TASK TO COMPLETE: From the forum thread on large bed scanners, extract the passage from "I've been using" up to and including "Epson didn't disappoint.", copied word for word.

# large bed scanners.



## w0rmy (Jun 29, 2012)

i'm considering purchasing one because i prefer large sketchbooks and if my drawing is too big then i have to scan it in sections; not fun.  i also want to scan watercolor and acrylic paintings.

this one seems to fit my current expectations.  however, i have a few questions:

under Color Depth, i'm uncertain about what "Input 48-bit; Output 24-bit" means.

the linked scanner has a cold cathode fluorescent lamp as opposed to an LED which i've seen on some others.  what are the pros/cons of each?

additionally i just want to know what anyone's recommendations, experiences, and general knowledge about scanners, particularly when used for larger things.  thanks in advance!


----------



## Thaily (Jun 29, 2012)

I've been using an Epson WF-7515 for a few months now, A3 scanner and printer!
Owning an A3 scanner has always been a wet dream for me and the Epson didn't disappoint.
It's silent, quick colour inkjet and reasonably priced, cheaper than the scanner you linked.
I used to use HP scanners and printers, but the scanners especially were poor quality. I had to replace them every year.
The Epson A4 scanner I had before this, still works. Though not as fast as the WF-7515.

Edit: Has a different number in the US, here it is http://www.epson.com/cgi-bin/Store/jsp/Product.do?sku=C11CA96201&BV_UseBVCookie=yes
$200 you're done.


----------

Extracted data entries:

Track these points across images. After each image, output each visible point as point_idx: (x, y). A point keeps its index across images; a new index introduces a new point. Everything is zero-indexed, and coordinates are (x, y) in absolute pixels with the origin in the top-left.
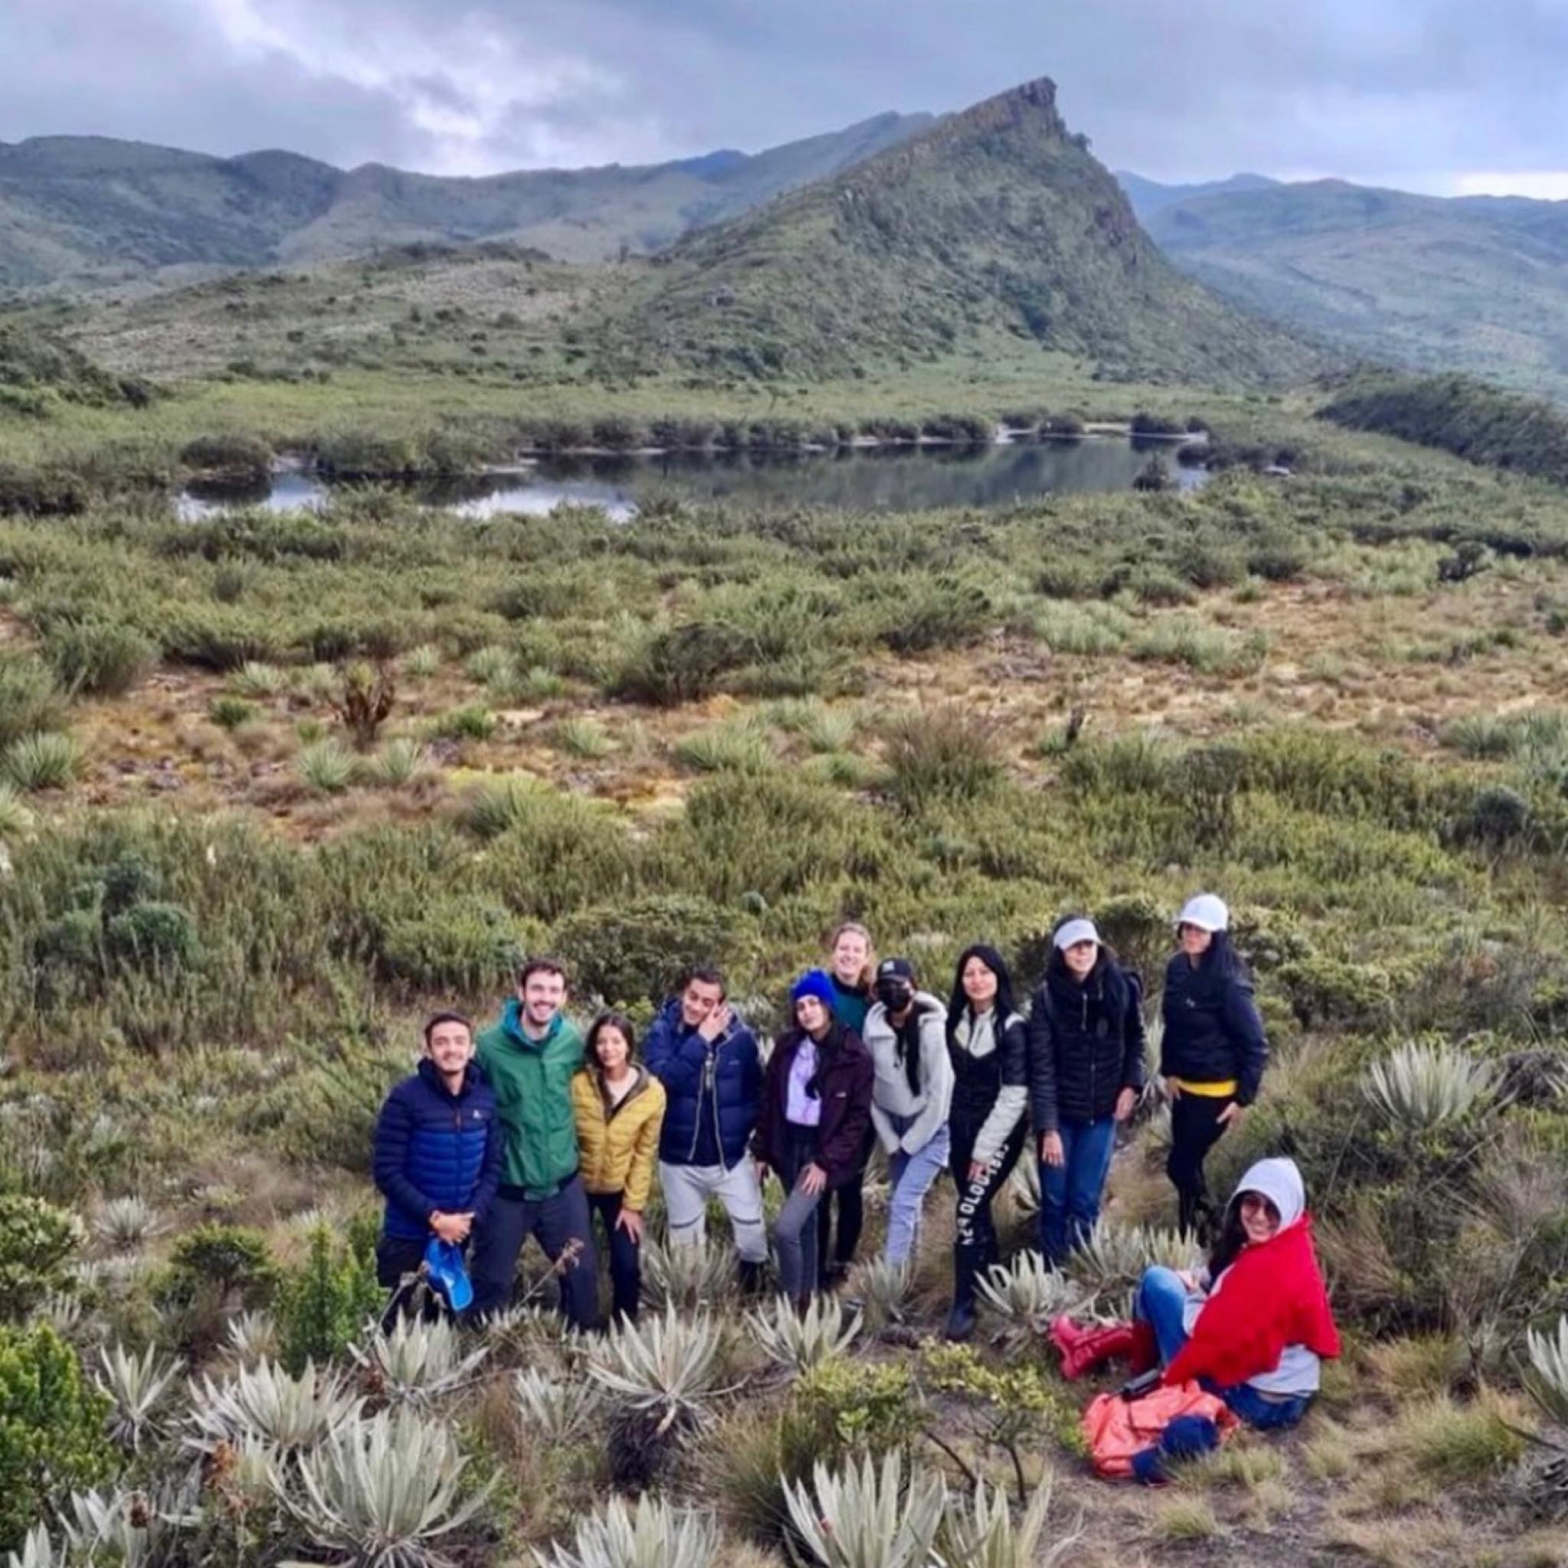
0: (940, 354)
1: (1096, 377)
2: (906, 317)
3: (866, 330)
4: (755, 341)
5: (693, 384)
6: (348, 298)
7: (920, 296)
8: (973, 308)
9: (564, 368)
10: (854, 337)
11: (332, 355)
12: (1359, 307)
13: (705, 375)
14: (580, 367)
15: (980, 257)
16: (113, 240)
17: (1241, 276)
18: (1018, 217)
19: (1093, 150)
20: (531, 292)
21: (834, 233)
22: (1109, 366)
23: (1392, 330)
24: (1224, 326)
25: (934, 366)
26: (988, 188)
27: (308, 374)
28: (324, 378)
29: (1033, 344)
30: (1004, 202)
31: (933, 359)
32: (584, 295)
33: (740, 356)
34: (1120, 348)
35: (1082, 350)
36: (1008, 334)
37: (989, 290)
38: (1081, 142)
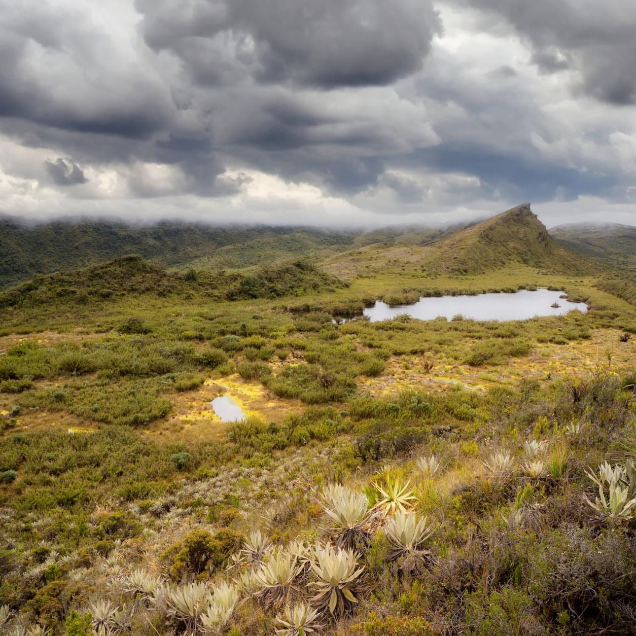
0: (502, 268)
1: (538, 273)
2: (494, 260)
3: (485, 263)
4: (462, 267)
5: (450, 278)
6: (375, 256)
7: (498, 255)
8: (509, 257)
9: (422, 274)
10: (483, 265)
11: (376, 271)
12: (602, 251)
13: (451, 275)
14: (425, 274)
15: (512, 245)
16: (322, 240)
17: (573, 244)
18: (521, 236)
19: (539, 218)
20: (412, 255)
21: (479, 241)
22: (541, 271)
23: (610, 257)
24: (569, 259)
25: (501, 271)
26: (514, 229)
27: (372, 276)
28: (375, 277)
29: (524, 265)
30: (518, 232)
31: (500, 269)
32: (424, 256)
33: (459, 270)
34: (543, 265)
35: (534, 266)
36: (517, 262)
37: (513, 253)
38: (536, 216)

OUTPUT BELOW:
I've been using an Epson WF-7515 for a few months now, A3 scanner and printer!
Owning an A3 scanner has always been a wet dream for me and the Epson didn't disappoint.